Gov. J.B. Pritzker's administration Thursday rolled out its plan on how to deal with the most watched issue in state government, describing in detail how it will deal with more than $130 billion in pension debt. And though the proposed solution includes some new items, such as a possible sale or reuse of state assets like the Illinois Tollway, much of it will seem familiar to Illinois voters: borrowing money to shore up the state's pension funds and deferring scheduled payments to them farther into the future.
In a speech to the City Club of Chicago and a phone interview, Deputy Gov.

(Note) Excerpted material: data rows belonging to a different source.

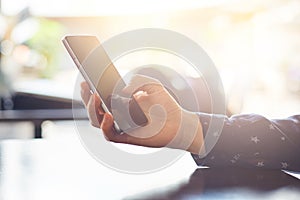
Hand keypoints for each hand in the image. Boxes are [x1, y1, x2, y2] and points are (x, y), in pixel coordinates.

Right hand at [80, 75, 203, 153]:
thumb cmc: (164, 103)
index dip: (89, 89)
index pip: (99, 96)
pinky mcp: (125, 137)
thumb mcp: (151, 84)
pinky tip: (109, 114)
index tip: (85, 78)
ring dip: (93, 109)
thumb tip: (122, 92)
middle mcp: (116, 114)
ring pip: (96, 121)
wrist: (178, 122)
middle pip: (93, 108)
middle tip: (86, 85)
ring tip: (96, 96)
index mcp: (119, 102)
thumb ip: (136, 81)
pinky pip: (109, 134)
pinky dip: (106, 125)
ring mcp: (119, 126)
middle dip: (86, 97)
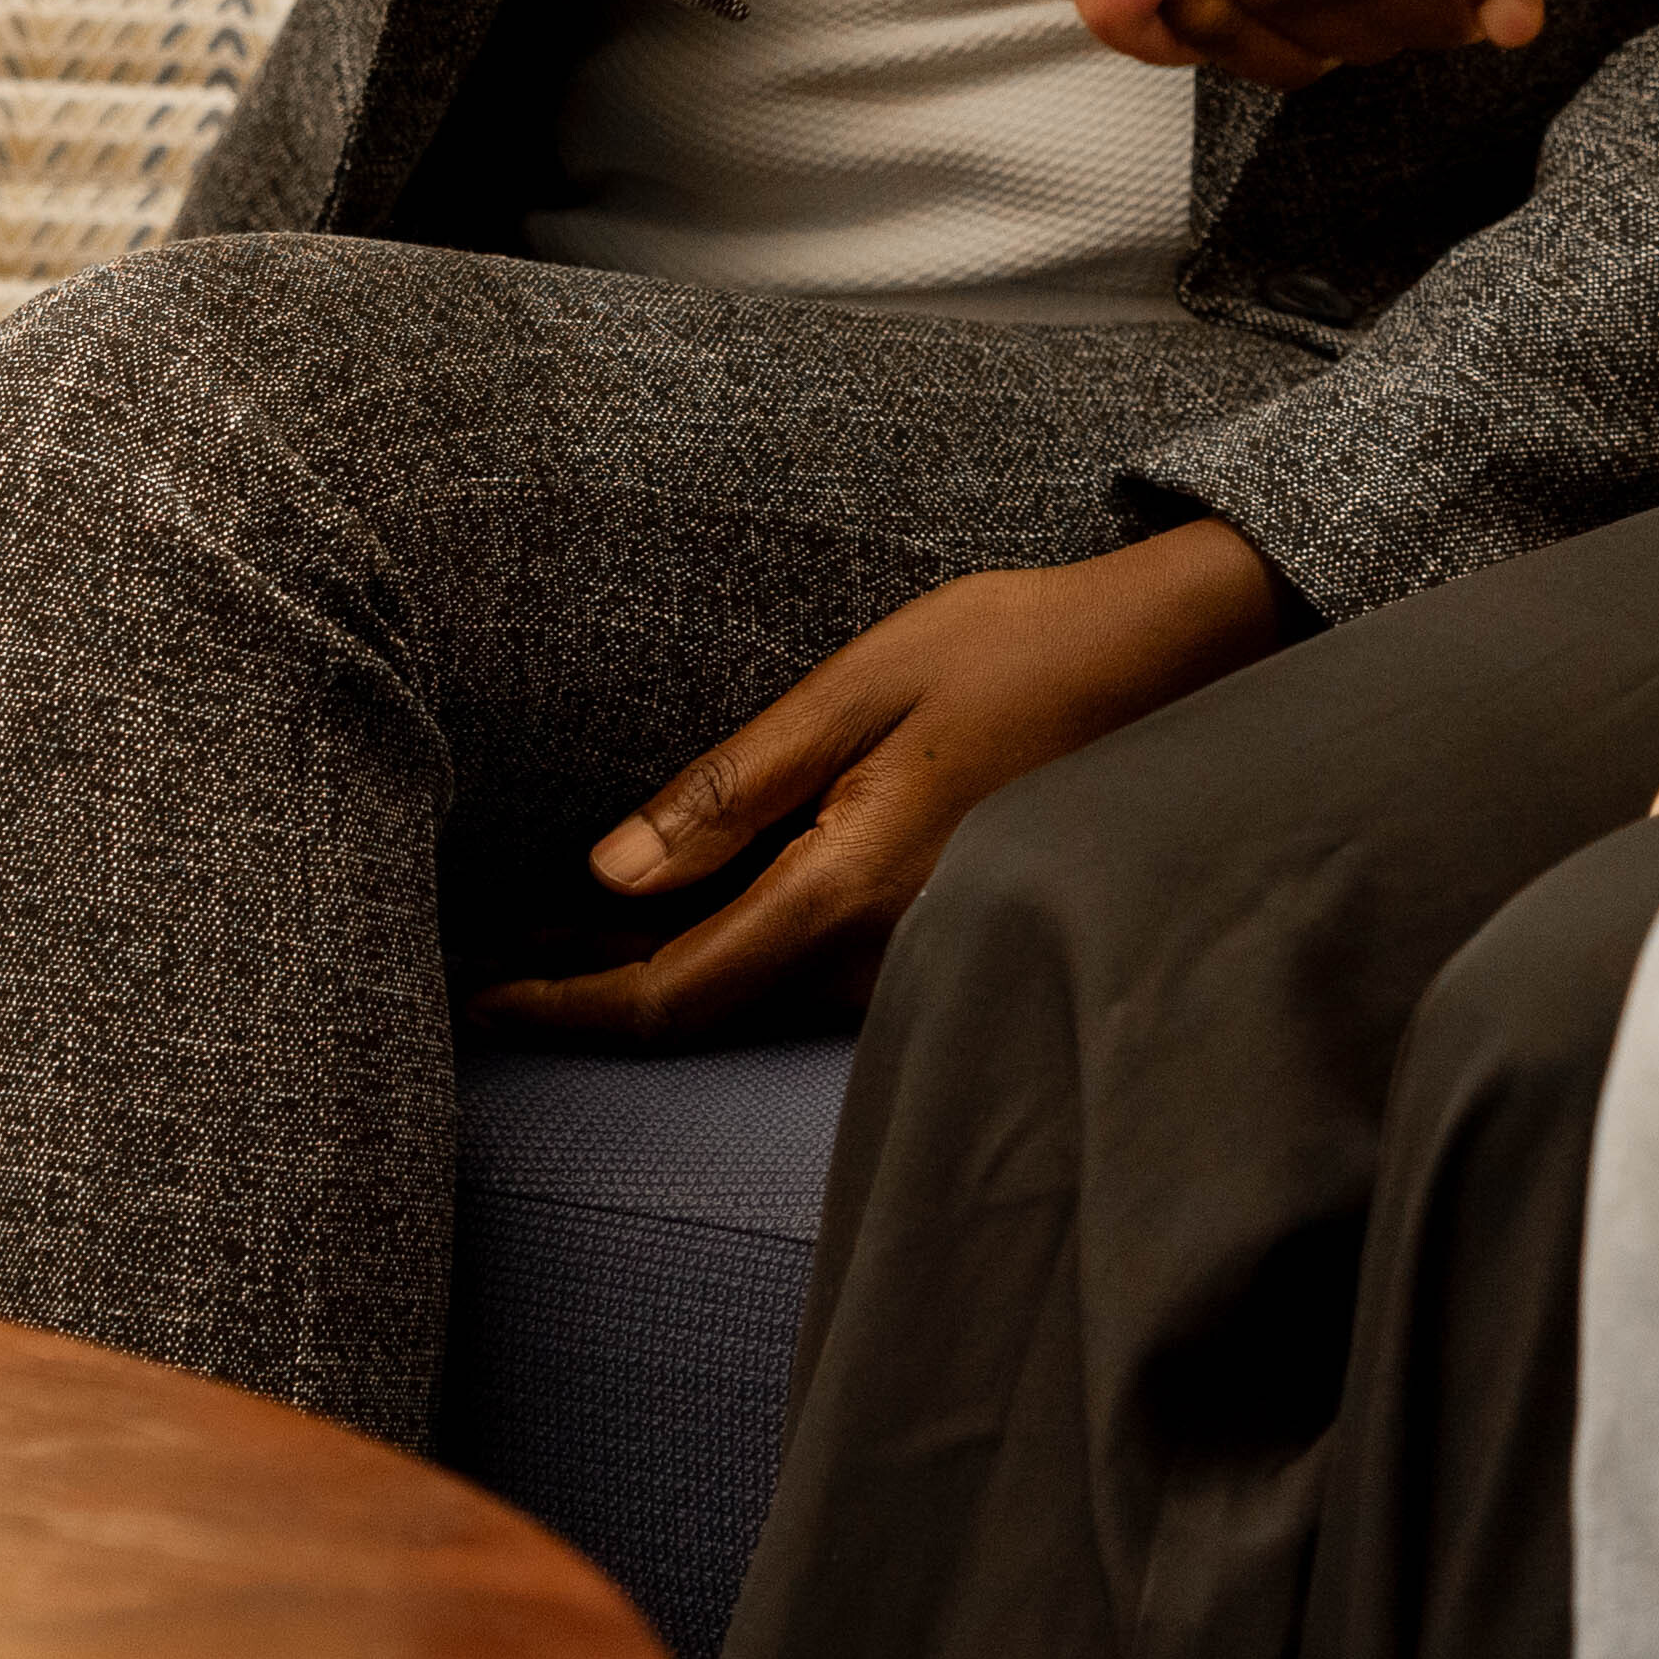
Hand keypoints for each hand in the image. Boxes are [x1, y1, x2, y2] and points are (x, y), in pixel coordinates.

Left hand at [469, 520, 1295, 1044]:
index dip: (565, 1008)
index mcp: (847, 892)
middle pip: (705, 1008)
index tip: (480, 1002)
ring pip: (756, 992)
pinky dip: (727, 947)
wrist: (1178, 660)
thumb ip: (732, 790)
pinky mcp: (943, 932)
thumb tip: (608, 875)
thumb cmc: (1020, 650)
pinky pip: (809, 968)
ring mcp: (921, 954)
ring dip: (656, 966)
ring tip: (555, 931)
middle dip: (590, 989)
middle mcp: (883, 954)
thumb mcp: (857, 691)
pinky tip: (680, 910)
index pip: (673, 993)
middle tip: (486, 956)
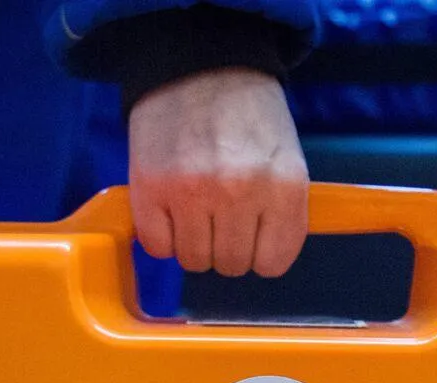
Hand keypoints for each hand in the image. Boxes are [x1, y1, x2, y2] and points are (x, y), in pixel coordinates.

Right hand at [127, 67, 308, 277]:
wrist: (199, 64)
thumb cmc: (248, 114)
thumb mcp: (287, 159)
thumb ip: (283, 212)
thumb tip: (268, 260)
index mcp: (282, 187)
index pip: (273, 263)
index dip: (261, 252)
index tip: (253, 235)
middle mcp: (239, 193)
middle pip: (231, 264)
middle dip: (226, 246)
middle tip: (221, 214)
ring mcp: (191, 193)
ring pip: (193, 260)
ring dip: (193, 242)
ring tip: (195, 207)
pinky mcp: (149, 189)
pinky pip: (158, 246)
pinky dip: (162, 235)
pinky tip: (170, 207)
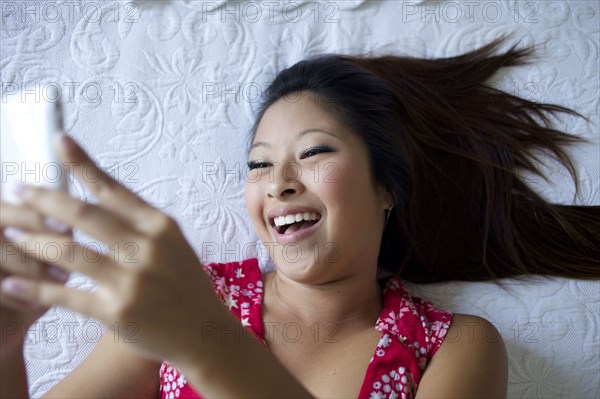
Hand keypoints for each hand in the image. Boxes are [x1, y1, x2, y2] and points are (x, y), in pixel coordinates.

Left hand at [0, 135, 226, 364]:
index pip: (113, 189)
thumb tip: (100, 197)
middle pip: (84, 215)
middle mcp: (146, 248)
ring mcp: (131, 280)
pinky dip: (34, 289)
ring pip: (68, 253)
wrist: (205, 332)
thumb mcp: (174, 245)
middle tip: (14, 189)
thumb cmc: (187, 286)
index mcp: (160, 226)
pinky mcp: (116, 312)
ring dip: (32, 241)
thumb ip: (141, 223)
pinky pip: (65, 296)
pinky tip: (11, 283)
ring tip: (10, 233)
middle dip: (43, 199)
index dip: (82, 164)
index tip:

Dan Hynes suggested the key to the plan is to extend the period of time the state has to reach full funding of its pension plays by seven years, to 2052. "Full funding" currently is defined has having 90% of the assets needed to pay promised benefits.
Mr. Hynes said the deferral will buy the state time to examine asset sales and other matters — and give Mr. Pritzker some leeway in dealing with a projected deficit of $3.2 billion in the new fiscal 2020 budget he's set to unveil Feb. 20. Specifically, extending the full-payment ramp to 2052 will reduce the amount the state has to contribute next year by about $800 million. The state "still will have to contribute $8 billion," Mr. Hynes noted. But by deferring the payment owed, the state will run up increased interest costs on debt it legally will have to pay, Mr. Hynes conceded, declining to give a cost figure.